Tears fell again into the grass with the words.
“Aye.” Stones upon stones, pulling him down into the pit.
“And if I tell you to kneel and lick my boots, you will do it.”
“Aye.”
“You will do it now, my son—and you will give me the name due me!”
Áedán didn't so much as kneel as collapse in the dampening grass, giving into the burden crushing him was almost a sick relief as he bent his head and forced his tongue to slide across the rough brown hide of Abhartach’s laced boots.
“Aye…Father.”
He could feel the ugly, triumphant smile above his bowed neck, like a sword hovering, but Áedán didn’t look up. He couldn’t.
Isleen’s hand fell limply, brushing his hair as if even in her magically enforced sleep his daughter sought to comfort him one last time.

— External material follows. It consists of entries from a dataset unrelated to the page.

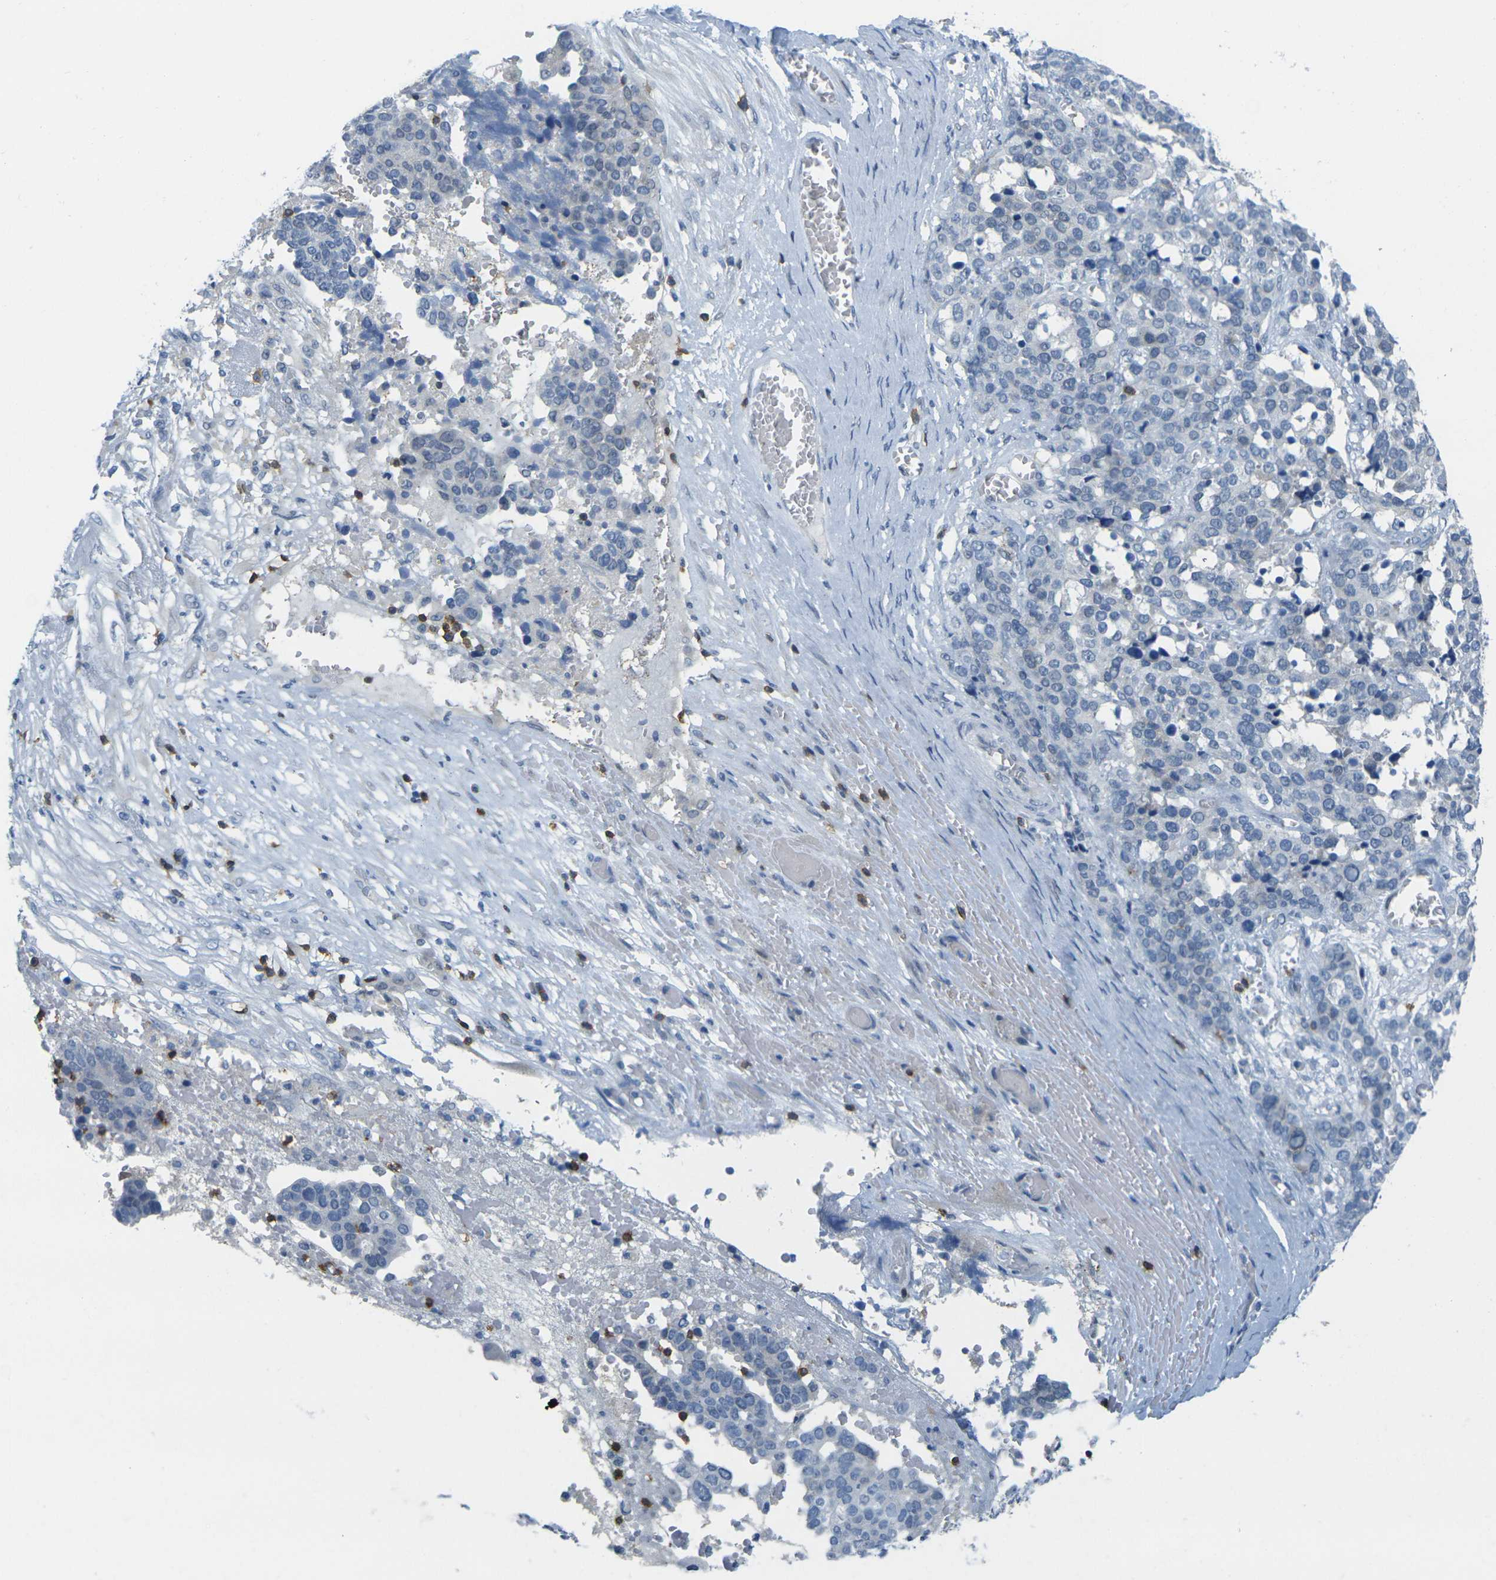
{"staining": {"intensity": "negative", "quantity": "none", "location": "none"}, "tissue": "ovarian cancer", "cell_type": "Tumor cells", "image_type": "cancer", "snomed": [{"axis": "morphology", "description": "Cystadenocarcinoma, serous, NOS"}, {"axis": "topography", "description": "Ovary"}], "caption": "Immunohistochemistry (IHC) image of neoplastic tissue: human serous cystadenocarcinoma (ovarian) stained with DAB (3,3'-diaminobenzidine) displays no significant protein staining in tumor cells. (Stains: DAB (3,3'-diaminobenzidine) immunohistochemistry with hematoxylin counter stain, Microscopy: brightfield microscopy at high magnification).", "gene": "CD3D", "patient": {"sex": "female", "age": 44}}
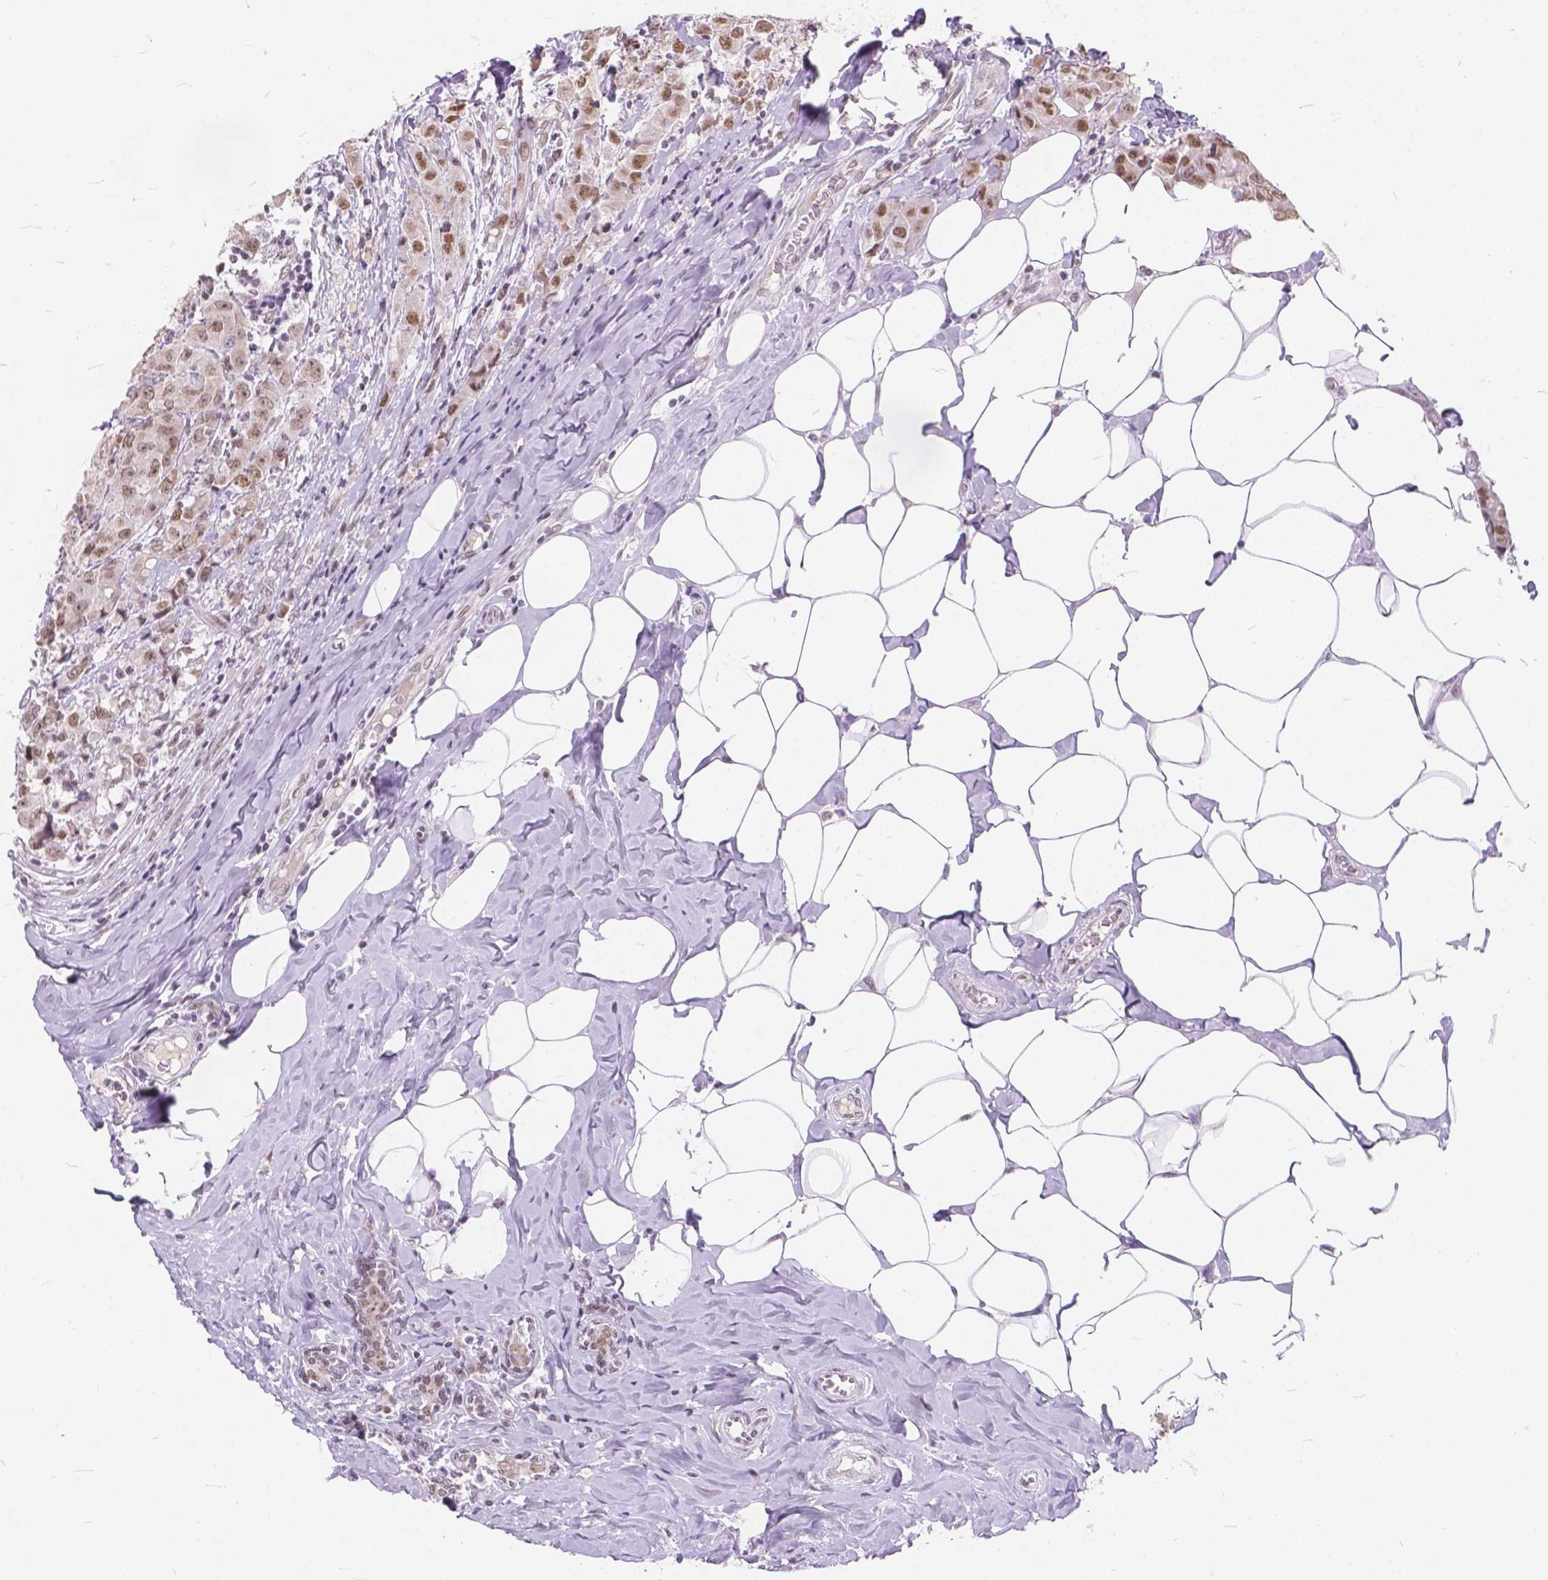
{"staining": {"intensity": "moderate", "quantity": ">75%", "location": "nuclear"}, "tissue": "breast cancer", "cell_type": "Tumor cells", "image_type": "cancer", "snomed": [{"axis": "morphology", "description": "Normal tissue, NOS"}, {"axis": "morphology", "description": "Duct carcinoma"}, {"axis": "topography", "description": "Breast"}], "caption": "Brown immunohistochemical staining in breast invasive ductal carcinoma displays moderate nuclear positivity in approximately >75% of tumor cells.", "gene": "FAM53A", "patient": {"sex": "female", "age": 43}}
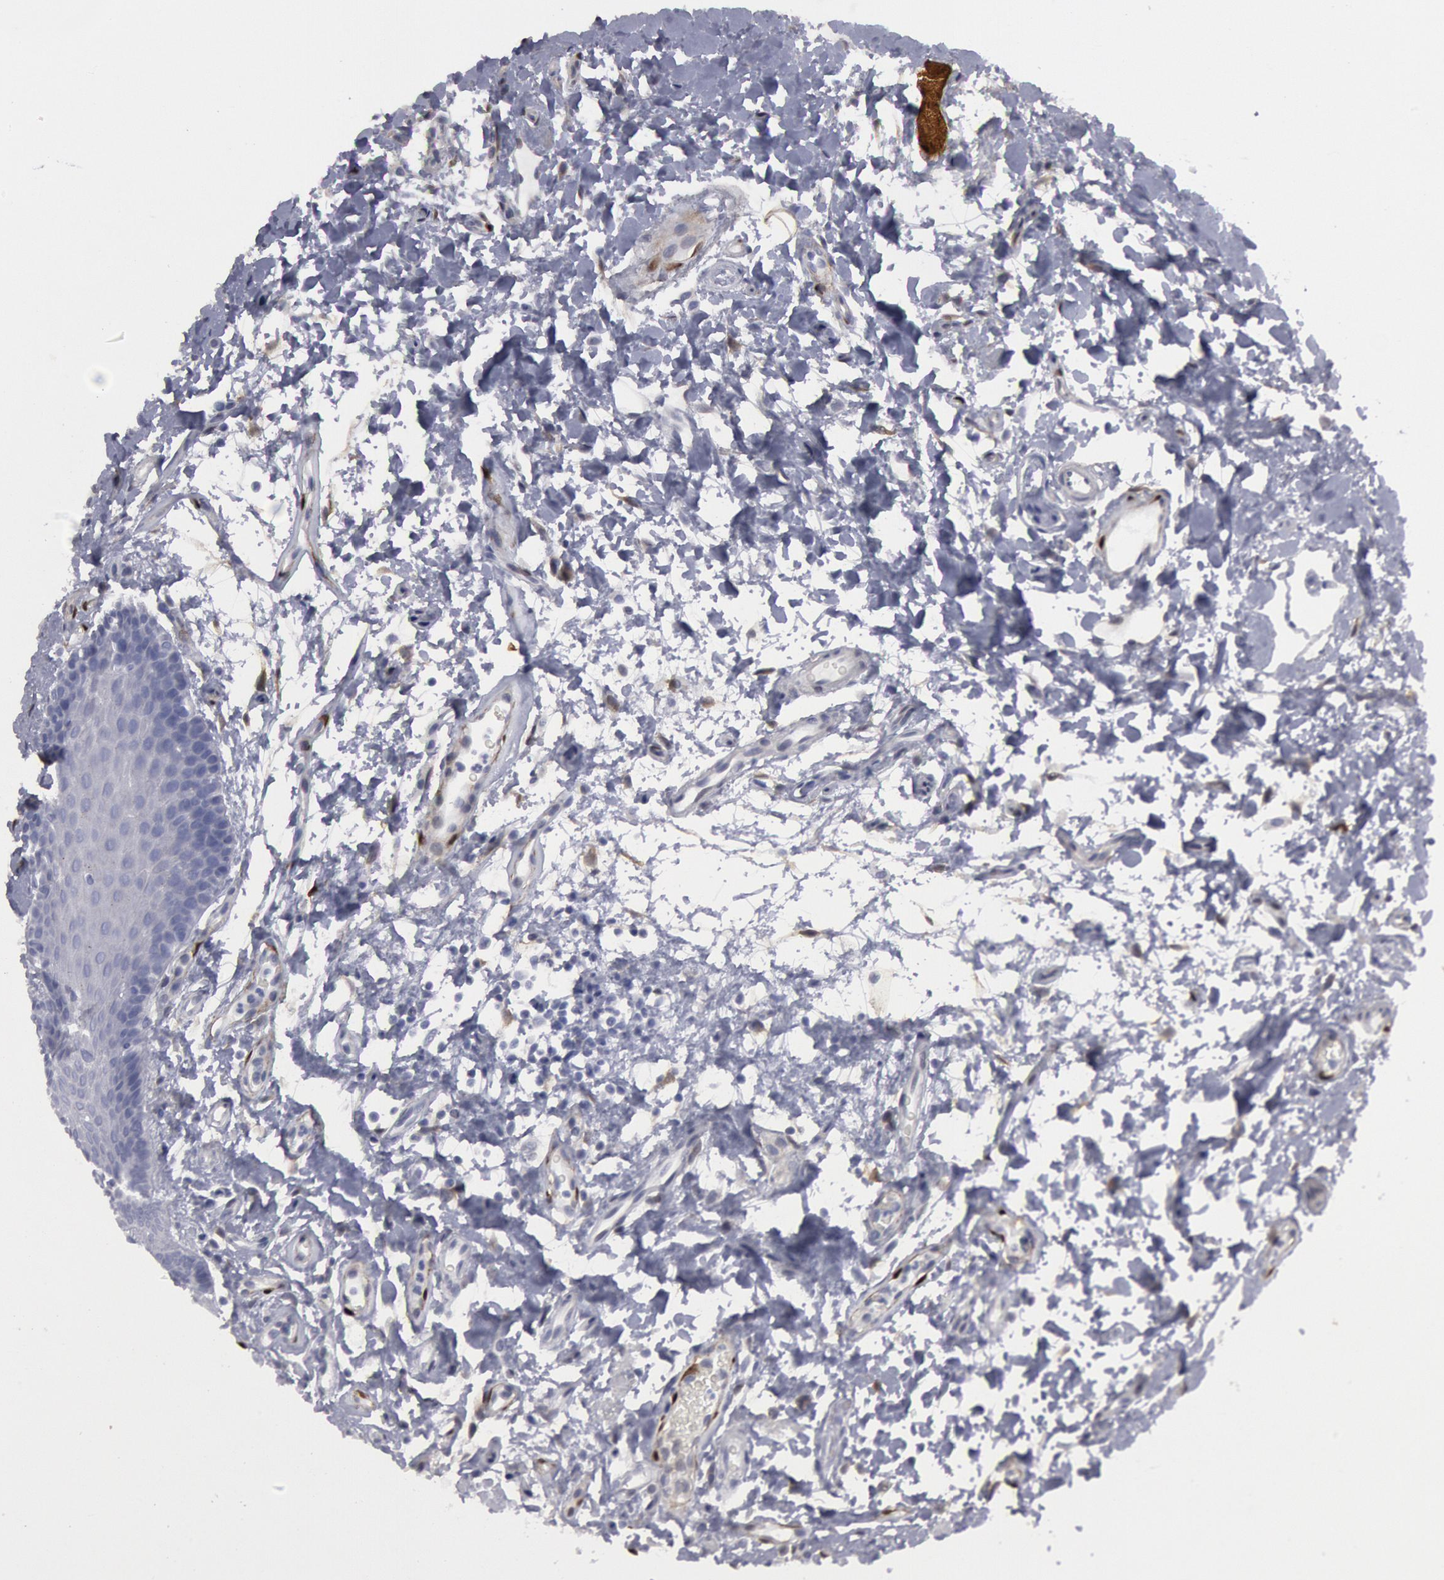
{"staining": {"intensity": "weak", "quantity": "<25%", "location": "cytoplasmic/membranous"}, "tissue": "oral mucosa", "cell_type": "Squamous epithelial cells", "image_type": "normal", "snomed": [{"axis": "morphology", "description": "Normal tissue, NOS"}, {"axis": "topography", "description": "Oral tissue"}], "caption": "Oral mucosa stained for a protein using immunohistochemistry displays no expression squamous epithelial cells.", "gene": "FHL1", "patient": {"sex": "male", "age": 62}}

The light touch broke him where nothing else had. Forehead pressed hard into Abhartach’s boots, Áedán dug his fingers into the earth, his tears falling to the dew beaded grass.
Abhartach’s smile widened, shining like a scythe in the night.
They were back in the Reeks well before sunrise. Abhartach had not allowed him to touch Isleen again.
“After all, we don't know what you might do to her in your hunger, now do we?” He had said, that evil cat’s grin sharp. He'd only let Áedán see him lay her down before the door of the house. The demon knocked lightly before vanishing back into over the hill to crouch next to Áedán.
Eunys opened the door at once, looking about wildly. The woman cried with relief when she saw Isleen, pulling the child into her arms.
Isleen woke, startled and terrified, her own shrill cries of ‘Da! DA! Come back, da!’ imprinting themselves forever into Áedán’s ears as Abhartach dragged him back down the far side of hill.